Hereafter; Pg-13, 129 minutes; Carmike Cinema 6

It’s strange to think that the famously adamantine Clint Eastwood should be so easy to brush off nowadays. But somehow his movies have become wishy-washy. 









Clint Eastwood gets philosophical, directing Matt Damon (pictured) in this supernatural drama about a psychic who can—but refuses to—
communicate with the dead.




Fitting, then, that it’s a tsunami that kickstarts the action in Eastwood’s Hereafter, a melodrama about three people from different countries who connect over a shared sense of loss. Not only does the deadly wave propel the plot by almost killing one character (the French journalist played by Cécile de France), but it establishes the movie’s vibe: Everything is sodden and blasted. Maybe we should be thankful that Eastwood and screenwriter Peter Morgan (The Queen, Frost/Nixon) had enough restraint not to show us whatever faraway butterfly wing-flutter brought it on in the first place.

Instead they give us the journalist trying to cope by writing a memoir of her calamity, plus a grieving English schoolboy (George McLaren) cycling through YouTube clips for a psychic that the boy trusts can help him communicate with a recently deceased relative. That noble burden-bearer is played by Matt Damon, a sad-sack clairvoyant who lives alone in a glum San Francisco walk-up, dodging the invasive ESP jolts that rattle his soul whenever he touches people and summons their departed, demanding loved ones. As the movie goes through its tedious motions with the other characters, and with getting them all together, it seems mostly to want to be about the call of Damon’s duty. Fair enough: He’s been popping corn like this at least since Good Will Hunting.

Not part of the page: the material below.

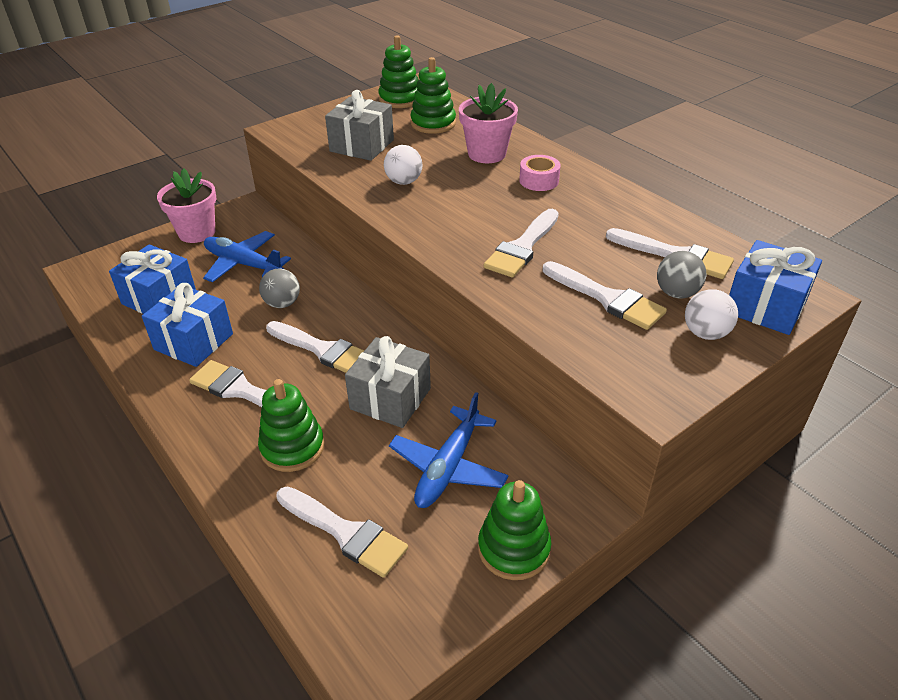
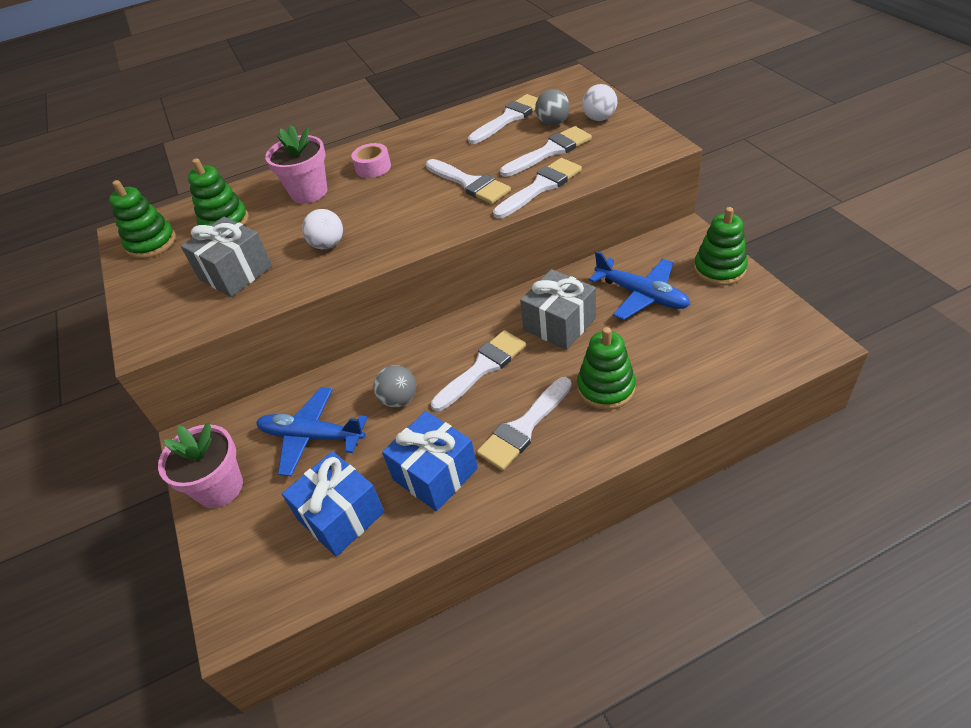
camera: 70 degrees left, 5 degrees up
(243, 264) = (311, 436): blue plane -> blue plane turned 60 degrees clockwise
(346, 533) = (702, 354): white brush -> white brush (541, 187)
(765, 306) = (577, 94): blue gift -> none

He passes his days punching a clock at some out-of-town factory, while his brother, a puffy and affable Jay Mohr, urges Damon’s character to return to merchandizing his gift—as he did before he declared it not a blessing but a curse. His ESP “ruins any chance I have at a normal life,” he says. “I feel like a freak.” Indeed, like some sullen adolescent X-Men mutant or Christopher Walken in The Dead Zone, he must always wear gloves or avoid physical contact altogether. He must endure the embarrassing contrivance of a cooking-class courtship with a pretty and peculiarly desperate woman (Bryce Dallas Howard) who throws herself at him and then is repelled by the harrowing revelation his supernatural insight allows. He must subdue his conscience and shut his door in the faces of the needy. 

Damon’s character is, convenient to the plot’s purposes, a Dickens fan, and there is something stirring in the radiant humility with which he finds himself at the London Book Fair seeking an autograph from book-on-tape maestro Derek Jacobi. It’s more or less the same righteous swoon—the accepted privilege to stand among great historical figures, as filtered through great actors—that he sparked with Morgan Freeman’s Nelson Mandela in the previous Eastwood film, Invictus. Might Hereafter really just be a parable of the lonely, curiously afflicted life of the aging and ever-virtuous movie star?